Tableau des médailles de la Pologne aux Championnats du Monde Masculins :
| Année | Lieu | Position |
|---|---|---|
| 1974 | Mexique | Vainqueur |
| 2014 | Pologne | Vainqueur |
| 2018 | Bulgarie et Italie | Vainqueur |
Stéphane Antiga : Un entraîneur adulé
Jeune retraité, Stéphane Antiga, l'un des meilleurs volleyeurs français de l'histoire, s'est lancé un nouveau défi : mener sur le toit du monde la Pologne qu'il guidera lors du Mondial-2014, qui débute samedi à Varsovie.
L'ancien réceptionneur-attaquant des Bleus (306 sélections) a pris les rênes de la sélection polonaise au printemps après avoir terminé sa carrière en beauté en gagnant un cinquième titre de champion de Pologne, avec son dernier club, Belchatow.
« Là-bas, c'est une méga-star. Les gens l'adorent », souligne le pointu de l'équipe de France Antonin Rouzier, qui a évolué lui aussi en Pologne et a côtoyé Antiga en équipe nationale.
« C'est un très grand joueur, vraiment respecté là-bas où il a gagné beaucoup de titres », renchérit Nicolas Maréchal, qui évolue à Jastrzebie, dans la Voïvodie de Silésie.
Dans le monde du volley-ball, la nomination d'Antiga à ce poste a plus ou moins étonné.
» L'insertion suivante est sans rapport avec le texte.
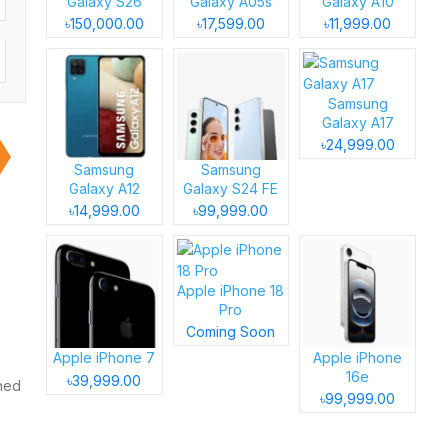
Galaxy S26
Galaxy A05s
Galaxy A10
৳150,000.00
৳17,599.00
৳11,999.00
Samsung
Galaxy A17
৳24,999.00
Samsung
Samsung
Galaxy A12
Galaxy S24 FE
৳14,999.00
৳99,999.00
Apple iPhone 18
Pro
Coming Soon
Apple iPhone 7
Apple iPhone
h
16e
৳39,999.00
gned
৳99,999.00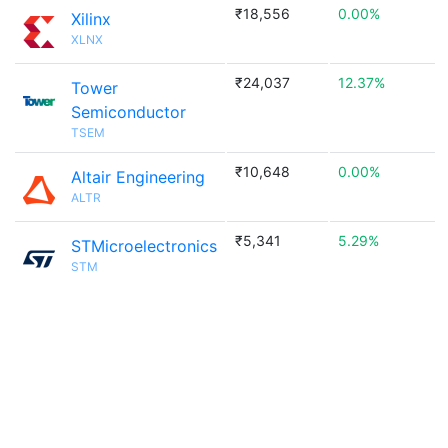
₹18,556
0.00%
Xilinx
XLNX
₹24,037
12.37%
Tower
Semiconductor
TSEM
₹10,648
0.00%
Altair Engineering
ALTR
₹5,341
5.29%
STMicroelectronics
STM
Le réceptionneur de l'équipe de France Earvin Ngapeth, dont les rapports avec Antiga étaient conflictuels lors du Mondial-2010, a été l'un des premiers surpris : « Que l'on fasse appel à Philippe, je comprends, mais Stéphane n'a aucune expérience d'entraîneur.
En Pologne, pays où le volley est roi, l'ancien joueur du PUC a la lourde tâche de faire retrouver les sommets à une équipe qui a cumulé les échecs lors des précédentes compétitions.